» Prompt
Scan the lines below for the string "wire" and copy every one that has it.
START Given data
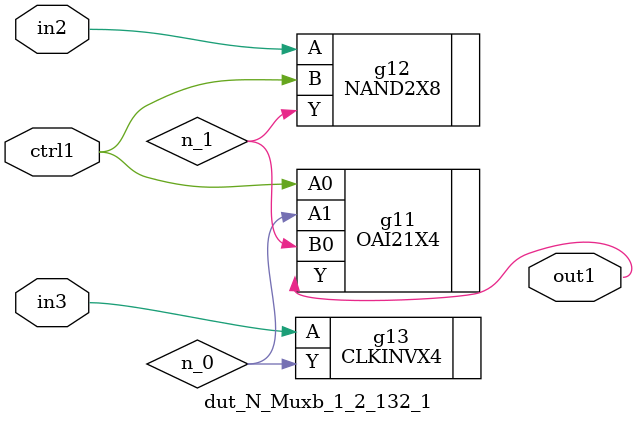
<source format=v>
`timescale 1ps / 1ps


module dut_N_Muxb_1_2_132_1(in3, in2, ctrl1, out1);
  input in3, in2, ctrl1;
  output out1;
  wire in3, in2, ctrl1;
  wire out1;
  wire n_0, n_1;
  OAI21X4 g11(.A0 (ctrl1), .A1 (n_0), .B0 (n_1), .Y (out1));
  NAND2X8 g12(.A (in2), .B (ctrl1), .Y (n_1));
  CLKINVX4 g13(.A (in3), .Y (n_0));
endmodule



</source>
END Given data
» Final answer
  wire in3, in2, ctrl1;
  wire out1;
  wire n_0, n_1;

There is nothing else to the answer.